Productivity evidence supports complementarity in specific settings. Controlled deployments in customer support have shown average gains of 14–15% in issues resolved per hour, with larger improvements for less-experienced agents. Engineer surveys report perceived productivity multiples rising from 1.5x to over 2x within a single year of advancing tools.
Risks Remain, Particularly for Entry-Level and Mid-Skill Roles
None of this implies the transition will be painless. Entry-level white-collar positions in coding, analysis, customer service and administrative support appear most immediately pressured. The World Economic Forum’s projections still anticipate roughly 92 million jobs displaced globally by 2030, even as it forecasts a larger number of new roles created. The distribution of gains and losses will depend heavily on whether firms and policymakers treat AI primarily as a cost-cutting tool or as a means to expand output and create new task categories.

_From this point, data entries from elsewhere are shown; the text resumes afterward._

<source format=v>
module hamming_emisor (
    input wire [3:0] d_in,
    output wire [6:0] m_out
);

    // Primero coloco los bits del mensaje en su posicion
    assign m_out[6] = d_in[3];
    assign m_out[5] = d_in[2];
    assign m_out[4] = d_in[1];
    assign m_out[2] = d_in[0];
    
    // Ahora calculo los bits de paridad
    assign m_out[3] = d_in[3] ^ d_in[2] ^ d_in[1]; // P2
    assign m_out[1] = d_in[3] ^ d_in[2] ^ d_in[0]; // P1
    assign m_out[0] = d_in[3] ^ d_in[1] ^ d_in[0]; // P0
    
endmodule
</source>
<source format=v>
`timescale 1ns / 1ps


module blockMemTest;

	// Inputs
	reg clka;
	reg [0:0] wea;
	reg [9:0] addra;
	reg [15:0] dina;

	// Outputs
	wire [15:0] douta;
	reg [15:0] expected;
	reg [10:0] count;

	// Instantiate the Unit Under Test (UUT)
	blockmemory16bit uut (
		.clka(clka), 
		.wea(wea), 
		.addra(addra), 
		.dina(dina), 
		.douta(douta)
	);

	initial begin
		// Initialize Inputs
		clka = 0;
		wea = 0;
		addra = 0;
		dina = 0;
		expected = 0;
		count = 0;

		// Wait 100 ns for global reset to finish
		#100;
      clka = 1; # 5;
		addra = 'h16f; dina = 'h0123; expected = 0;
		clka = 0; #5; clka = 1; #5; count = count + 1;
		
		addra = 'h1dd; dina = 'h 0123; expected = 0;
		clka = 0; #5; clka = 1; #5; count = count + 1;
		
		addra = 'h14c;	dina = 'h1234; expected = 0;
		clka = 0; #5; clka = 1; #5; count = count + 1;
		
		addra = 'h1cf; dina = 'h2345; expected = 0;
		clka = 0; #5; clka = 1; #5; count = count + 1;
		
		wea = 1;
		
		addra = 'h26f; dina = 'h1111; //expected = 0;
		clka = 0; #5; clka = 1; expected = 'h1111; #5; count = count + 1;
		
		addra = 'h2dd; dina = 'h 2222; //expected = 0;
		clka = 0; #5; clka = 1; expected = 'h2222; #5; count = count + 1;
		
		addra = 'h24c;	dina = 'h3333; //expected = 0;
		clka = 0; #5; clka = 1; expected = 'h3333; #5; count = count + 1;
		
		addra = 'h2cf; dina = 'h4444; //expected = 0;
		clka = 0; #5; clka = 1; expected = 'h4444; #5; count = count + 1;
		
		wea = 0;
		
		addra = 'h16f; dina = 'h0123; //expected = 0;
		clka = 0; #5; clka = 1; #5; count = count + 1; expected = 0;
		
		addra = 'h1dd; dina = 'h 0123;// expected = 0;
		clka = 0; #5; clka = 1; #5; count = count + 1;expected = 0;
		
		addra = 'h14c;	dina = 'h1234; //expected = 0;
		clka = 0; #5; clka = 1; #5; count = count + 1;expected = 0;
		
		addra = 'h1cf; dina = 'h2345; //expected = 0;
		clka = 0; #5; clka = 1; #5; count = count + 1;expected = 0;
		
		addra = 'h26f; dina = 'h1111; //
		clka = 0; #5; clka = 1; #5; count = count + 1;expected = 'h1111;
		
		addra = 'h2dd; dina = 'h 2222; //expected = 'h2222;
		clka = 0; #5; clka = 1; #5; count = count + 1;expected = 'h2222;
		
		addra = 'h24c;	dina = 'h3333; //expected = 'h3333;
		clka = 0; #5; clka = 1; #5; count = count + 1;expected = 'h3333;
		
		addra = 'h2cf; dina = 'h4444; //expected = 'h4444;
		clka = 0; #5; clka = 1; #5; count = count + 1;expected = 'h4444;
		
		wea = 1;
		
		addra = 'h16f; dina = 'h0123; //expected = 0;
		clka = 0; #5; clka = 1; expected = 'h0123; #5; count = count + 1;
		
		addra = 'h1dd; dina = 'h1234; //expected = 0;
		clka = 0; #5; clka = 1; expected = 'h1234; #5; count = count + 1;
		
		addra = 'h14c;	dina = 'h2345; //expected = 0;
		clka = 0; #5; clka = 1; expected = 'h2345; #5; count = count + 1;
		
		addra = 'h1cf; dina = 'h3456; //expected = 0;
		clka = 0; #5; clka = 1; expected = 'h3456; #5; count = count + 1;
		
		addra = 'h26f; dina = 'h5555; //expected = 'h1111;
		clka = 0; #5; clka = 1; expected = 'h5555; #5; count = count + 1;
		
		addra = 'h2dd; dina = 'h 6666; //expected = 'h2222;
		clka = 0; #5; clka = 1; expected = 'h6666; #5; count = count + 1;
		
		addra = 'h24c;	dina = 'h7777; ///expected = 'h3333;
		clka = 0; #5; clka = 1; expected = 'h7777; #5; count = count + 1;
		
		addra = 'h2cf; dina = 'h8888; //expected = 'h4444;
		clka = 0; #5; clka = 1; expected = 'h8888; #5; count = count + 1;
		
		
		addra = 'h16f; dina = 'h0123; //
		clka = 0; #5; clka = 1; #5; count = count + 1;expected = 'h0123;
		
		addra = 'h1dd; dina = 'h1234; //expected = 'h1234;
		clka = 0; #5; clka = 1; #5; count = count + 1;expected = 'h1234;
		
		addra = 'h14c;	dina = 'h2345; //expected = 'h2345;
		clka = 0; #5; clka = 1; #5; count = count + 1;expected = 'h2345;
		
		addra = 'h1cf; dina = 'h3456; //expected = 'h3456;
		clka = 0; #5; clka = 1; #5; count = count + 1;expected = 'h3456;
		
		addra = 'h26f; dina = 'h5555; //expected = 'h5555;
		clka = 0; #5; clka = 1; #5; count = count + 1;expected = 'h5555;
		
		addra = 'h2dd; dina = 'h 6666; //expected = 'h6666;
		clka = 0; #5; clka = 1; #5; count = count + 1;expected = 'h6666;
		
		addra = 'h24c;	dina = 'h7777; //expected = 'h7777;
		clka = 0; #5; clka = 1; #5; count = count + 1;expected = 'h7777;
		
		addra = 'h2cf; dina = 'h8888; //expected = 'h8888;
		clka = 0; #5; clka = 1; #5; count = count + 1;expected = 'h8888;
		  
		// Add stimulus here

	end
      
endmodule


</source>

The Deutsche Bank findings offer a cautiously optimistic signal: the workers most exposed to the technology are also the most actively positioning themselves to complement it. Whether this pattern persists if large-scale displacement materializes remains an open question. For now, the data suggest that informed concern is translating into adaptation rather than paralysis.
Policy and Corporate Implications
The evidence points toward two priorities. First, accelerating accessible, high-quality upskilling — particularly programs that combine technical AI literacy with domain expertise and human judgment skills. Second, designing adoption strategies inside firms that explicitly aim to augment rather than merely substitute. Historical precedent from earlier waves of computerization shows that outcomes depend as much on organizational choices and complementary investments as on the technology itself.

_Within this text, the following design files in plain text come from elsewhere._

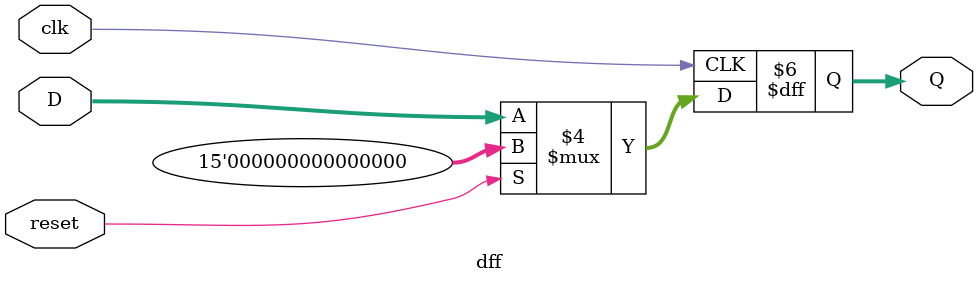
<source format=v>
module iir_la_2_new(x_in,y_out,clk,rst);
parameter N = 14;
input signed [N:0] x_in;
output signed [N:0] y_out;
 wire signed [N:0] y_out;
input clk,rst;
  wire [N:0] w1,w2,w3,w4,w5,w6,w7,w8,w9,w10,w11;
  assign w1 = x_in * (3/8);
  dff d5 (w9,clk,rst,w10);
  adder a3 (w1,w10,w11);
  assign w9 = x_in * (9/64);
  assign w3 = x_in * 1;
  dff d1 (w11,clk,rst,w2);
  adder a1 (w2,w3,w4);
  dff d2 (w4,clk,rst,w5);
  adder a2 (w5,w6,y_out);
  assign w6 = w7*(27/512);
  dff d3 (w8,clk,rst,w7);
  dff d4 (y_out,clk,rst,w8);
endmodule

module adder (m,n,o);
	parameter N = 14;
  	input [N:0] m;
  	input [N:0] n;
  	output [N:0] o;
  	assign o = m+n;
endmodule

module dff(D,clk,reset,Q);
  	parameter N = 14;
  	input [N:0]D; // Data input 
	input clk; // clock input 
	input reset; // synchronous reset 
  output reg [N:0]Q; // output Q 
	always @(posedge clk) 
	begin
	 if(reset==1'b1)
	  Q <= 0; 
	 else 
	  Q <= D; 
	end 
endmodule


</source>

The AI Anxiety Paradox documented by Deutsche Bank does not prove that displacement risks are illusory. It does indicate that, at this stage of the technology’s diffusion, the labor market’s dominant response is not retreat but recalibration. That distinction matters for both macroeconomic forecasting and for the design of transition policies.
References
Anthropic. (2026). Labor market impacts of AI: A new measure and early evidence. https://www.anthropic.com/research/labor-market-impacts
Autor, D. (2024). Applying AI to rebuild middle class jobs (NBER Working Paper No. 32140). National Bureau of Economic Research. https://www.nber.org/papers/w32140
Brynjolfsson, E., Chandar, B., & Chen, R. (2025). Canaries in the coal mine? Six facts about the recent employment effects of artificial intelligence. Stanford Digital Economy Lab. https://digitaleconomy.stanford.edu/publication/canaries-in-the-coal-mine-six-facts-about-the-recent-employment-effects-of-artificial-intelligence/
Deutsche Bank Research. (2026, July 1). I, robot... you, unemployed: How workers are responding to AI fears. Deutsche Bank Research Institute.
Goldman Sachs. (2025, August). How will AI affect the global workforce? Goldman Sachs Research.
International Monetary Fund. (2024). AI will transform the global economy. Let’s make sure it benefits humanity. https://www.imf.org/en/blogs/articles/2024/01/14/ai-will-transform-the-global-economy-lets-make-sure-it-benefits-humanity
World Economic Forum. (2025). Future of jobs report 2025. https://www.weforum.org/publications/future-of-jobs-report-2025/
(Additional supporting studies and updates from 2025–2026 incorporated for context on realized versus potential effects.)